My own problem is there will be three rudders but at full speed the Port and Stbd open out another 10 degrees away from straight port one opening out further to port and same for Stbd with the centre rudder staying straight. Think I will need to use a second servo for port and stbd. rudders, that way your first idea would work. Thanks mate.

Don


----------



## 6639 (Apr 20, 2006)

don't know about that one then, don..you've stumped me.....only ever built one model that worked with twin rudders, but never 3...sorry about that, but if you send me adiagram i'll have a think......i'll pm you my email address.
neil.


----------



## 6639 (Apr 20, 2006)

Don, your message box is full and it won't allow me to send a pm.
neil.


----------



## Don Matheson (Mar 13, 2007)

It wasnt completely full and I received a PM from you and just replied to you. Will go and check again.

Don


----------



## rickles23 (Oct 13, 2006)

Hi Don,
Model Boat Mayhem is alive and well, I joined yesterday.
http://www.modelboatmayhem.co.uk/forum/index.php?board=84.0 is the website.
I think I can visulize what you mean so I shall go looking for a load bearing device.
Regards


----------



## Don Matheson (Mar 13, 2007)

Rickles The load bearing device is very simple to make or have a frend with a lathe turn one (or two) out for you.
It just needs a small tube with a collar, the tube fits the mast exactly with the collar part of the tube bearing down towards the deck. The loadbearing part can be almost the same in reverse without fitting the mast so tightly but secured on the deck and unable to move. This should be positioned to allow the mast to touch the servo without putting an always changing weight on it.
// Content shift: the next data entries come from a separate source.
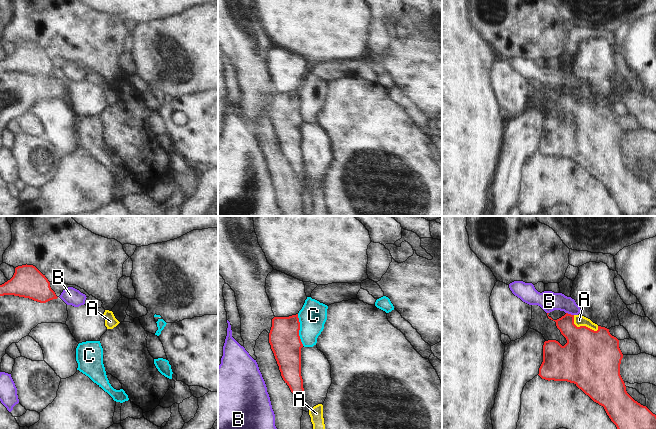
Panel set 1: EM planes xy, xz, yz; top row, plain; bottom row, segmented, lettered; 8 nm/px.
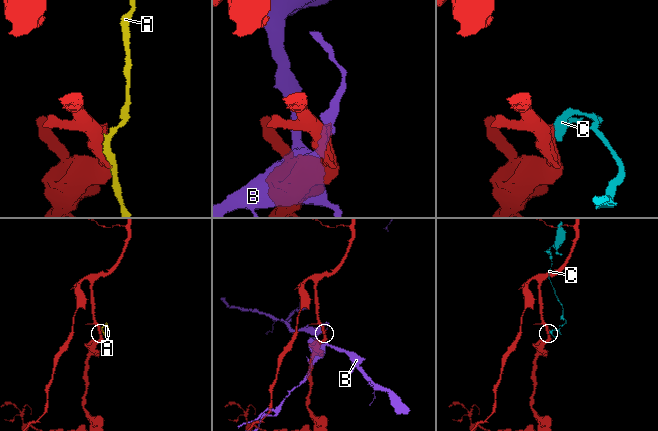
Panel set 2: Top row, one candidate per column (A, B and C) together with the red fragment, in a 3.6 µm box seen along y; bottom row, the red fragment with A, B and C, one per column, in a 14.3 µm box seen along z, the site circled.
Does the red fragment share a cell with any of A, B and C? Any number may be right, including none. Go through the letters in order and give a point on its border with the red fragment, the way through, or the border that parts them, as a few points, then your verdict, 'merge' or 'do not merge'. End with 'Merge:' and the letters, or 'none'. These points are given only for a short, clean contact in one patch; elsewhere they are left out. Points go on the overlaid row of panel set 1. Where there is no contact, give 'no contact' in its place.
A: yz (582, 326) | do not merge
B: yz (570, 314) | do not merge
C: xz (299, 329) | along xz (297, 314), (299, 338), (303, 345) | do not merge
Merge: none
This should allow a much longer servo life.
The second mast can be made to follow by using an arm from the servo with a link to the second mast
Hope this is a help, if not Pm me and I will try harder to explain.
Thanks for the link to MBM.
Don


----------



## rickles23 (Oct 13, 2006)

Hi all,

Problem solved!

I helped a good friend to make thirty 1/72 scale aircraft for an r/c Japanese aircraft carrier he is making and as we talked I mentioned the rotating mast problem.

In two minutes he had drawn a sketch and said this is what you need to do. 

I don't know how to attach a photograph to this reply but I have PM'd Don.
Regards


----------



## jerome morris (May 27, 2008)

I love a great ending!


----------